**Problème posé:**
Répondez à ces questions sur l'extrait choisi :
(a) Quel thème Miss Léo avait-elle reçu ?
(b) Quelles sont les trois gourmandises trouvées dans son colis ?
(c) Quel roman de Jane Austen se trouvait dans le colis d'Aymeline ?

**Extrait choisi:**
********
Au final, les consoeurs élues de notre quatuor n'ont pas été une totale surprise (on a un peu détourné les règles pour s'élire entre nous, coquines que nous sommes) ; ce qui n'a rien changé à la surprise traditionnelle du colis. Et quelles surprises, en l'occurrence !
Le premier colis arrivé est celui de Miss Léo qui avait reçu le thème science-fiction (j'ai d'ailleurs également reçu ce même thème pour elle : les grands esprits se rencontrent !). Le voici :
A la question : "Ai-je couiné comme une petite caille à l'ouverture de chaque paquet ?", je répondrais "si peu, si peu". Hmm, comment vous dire ? Le dernier Connie Willis pour passer quelques riches heures à voyager dans le temps et retrouver mes acolytes préférés en pleine WWII, des goodies Doctor Who en veux-tu en voilà pour satisfaire la Docto Who-addict que je suis (je sens que mon petit déjeuner va prendre une toute autre saveur dans ce mug délicieux et que je vais crâner avec mes Tardis aux oreilles), un carnet Virginia Woolf pour satisfaire la Woolf-addict que je suis (raaaaaaaaaaaaaaahhhh, sans commentaiiiiiiire - parce que la quadruplage de voyelles ci-avant parle pour lui), et puis des gourmandises dont j'ignorais même l'existence : du thé charlotte au chocolat, de la pâte de calissons et une barre choco-menthe, pour me faire prendre un peu plus de brioche (Mais après tout, on a qu'une vie : autant qu'elle soit bonne)... Tout cela est dans le mille en tous points. Merci Miss Léo, tu as fait mouche de fort belle manière !
Si vous voulez voir le colis que je lui ai envoyé, c'est par ici.
Hop, quelques jours plus tard, c'est celui d'Aymeline alias Arieste qui arrive dans ma boîte aux lettres ! Je découvre qu'elle avait reçu le thème des romans gothiques ou d'inspiration gothique. Là aussi, nos thèmes respectifs n'étaient pas très éloignés puisque je devais lui concocter un colis Oscar Wilde. Ok, l'ambiance gothique et l'ambiance décadente ne sont pas exactement les mêmes mais puisque beaucoup d'écrivains fin de siècle ont rejoué à leurs sauces quelques gammes gothiques, on va considérer qu'il y a un petit pont entre les deux.
Alors là, c'est ce qu'on appelle tomber à pic ! Je furetais ce matin dans ma PAL en me demandant quel livre j'allais pouvoir entamer (puisque j'ai eu une crise fulgurante de "je dois absolument finir ce livre" la veille au soir) et je me disais que je me lancerais bien dans Northanger Abbey de Jane Austen si je l'avais sous la main. Deux minutes plus tard, le facteur passe, je reçois le colis d'Aymeline et je découvre le dit-roman dans le colis. Si c'est pas de la synchronicité, ça ! Le projet, dès que j'aurai rédigé ce petit billet, sera donc de faire comme prévu : commencer le livre ^^ J'ai hâte ! (Edit une semaine plus tard : Livre fini et trèèèès apprécié ! Rendez-vous le 16 juin pour la journée du mois anglais consacré à Jane Austen pour lire mon avis ^^)
********
**Matériel recueilli:**

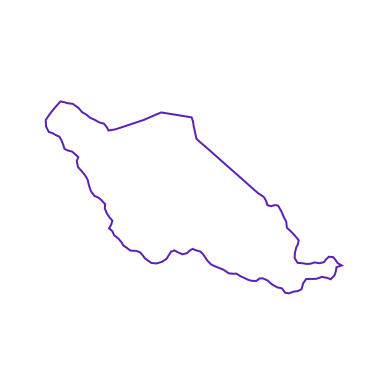 outline of Varzedo, Bahia, Brazil, rotated 335°
{"feature_id": "56859067B79843241756846", "entity_name": "Varzedo", "entity_type": "district", "adm_level": 2, "iso_a3": "BRA", "parent_name": "Brazil", "parent_adm1": "Bahia", "projection": "natural_earth1", "projection_center": [-39.391, -12.955], "detail": "fine", "context": "isolated", "style": "outline", "palette": "violet", "viewbox_px": 384, "rotation_deg": 335, "n_neighbors": 0, "source": "geoboundaries", "source_scale": "gbopen_adm2", "svg_char_len": 1953}
<svg xmlns="http://www.w3.org/2000/svg" viewBox="0 0 384 384"><g transform="rotate(335 192 192)"><path d="M89.8,65.0L87.4,70.9L87.6,77.0L90.4,79.7L92.5,82.7L95.2,85.8L95.5,89.7L95.3,94.5L94.6,99.0L97.1,102.0L100.4,104.7L102.2,108.8L103.7,112.4L100.7,115.1L99.2,121.2L100.9,126.8L102.2,132.1L102.6,136.9L101.4,142.5L100.7,148.4L101.9,154.3L104.7,157.4L106.4,160.8L108.1,166.3L106.0,170.2L105.8,175.7L106.6,180.5L107.7,184.4L105.1,187.3L101.4,189.9L103.2,193.6L103.2,198.3L105.6,203.1L106.8,207.6L107.2,211.5L109.1,214.6L111.3,219.0L116.7,221.9L119.4,224.7L120.5,228.3L121.2,231.8L123.4,236.2L125.3,239.2L129.7,241.8L135.4,242.6L140.7,241.8L144.1,239.6L147.8,237.2L151.4,237.5L153.8,240.8L157.1,244.5L161.7,245.3L165.3,244.1L168.5,243.8L170.9,246.4L174.6,249.7L175.9,254.0L176.9,260.5L178.6,265.6L181.0,268.6L183.9,271.7L187.6,275.6L191.0,281.3L194.8,283.5L197.8,284.8L200.5,289.0L203.5,292.5L205.9,295.5L208.9,297.9L212.6,299.8L216.7,298.9L219.7,300.2L223.0,304.0L225.6,309.8L229.1,314.6L232.8,317.3L233.8,322.6L237.0,324.8L241.9,325.2L246.0,326.5L250.2,326.4L254.2,321.7L258.7,319.1L263.4,321.2L267.8,323.2L273.7,323.8L277.8,326.6L280.9,329.7L286.0,327.7L288.9,324.6L291.2,321.2L296.6,321.8L294.0,318.1L293.4,314.6L292.5,310.8L288.7,308.5L284.8,309.8L281.9,311.4L277.2,310.3L273.5,307.7L269.1,307.1L265.6,305.7L262.1,303.3L257.7,300.8L257.1,295.3L259.5,290.7L263.0,286.3L265.6,284.4L268.3,280.8L267.0,275.6L265.3,270.3L262.9,264.4L264.8,258.9L264.6,253.6L264.8,247.7L264.3,240.8L261.6,238.9L257.6,238.2L254.7,235.7L255.4,231.8L255.0,226.9L251.3,220.8L247.5,212.1L222.9,155.6L220.5,150.4L218.5,145.7L221.3,133.3L222.7,128.5L223.2,124.2L210.6,115.6L197.7,106.9L193.8,106.7L179.0,106.3L168.3,105.1L152.1,103.2L148.9,102.8L142.3,101.0L142.2,97.3L141.1,92.9L137.3,89.7L134.4,85.5L131.0,81.7L129.0,77.2L126.2,73.3L124.7,68.0L121.2,61.7L116.7,58.9L114.3,56.7L111.0,54.3L101.5,58.5L95.6,61.5L89.8,65.0Z" fill="none" stroke="#5b21b6" stroke-width="2"/></g></svg>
********
**Tâche accomplie:**
(a) La science-fiction.
(b) Du thé charlotte au chocolat, de la pâte de calissons et une barre choco-menthe.
(c) Northanger Abbey.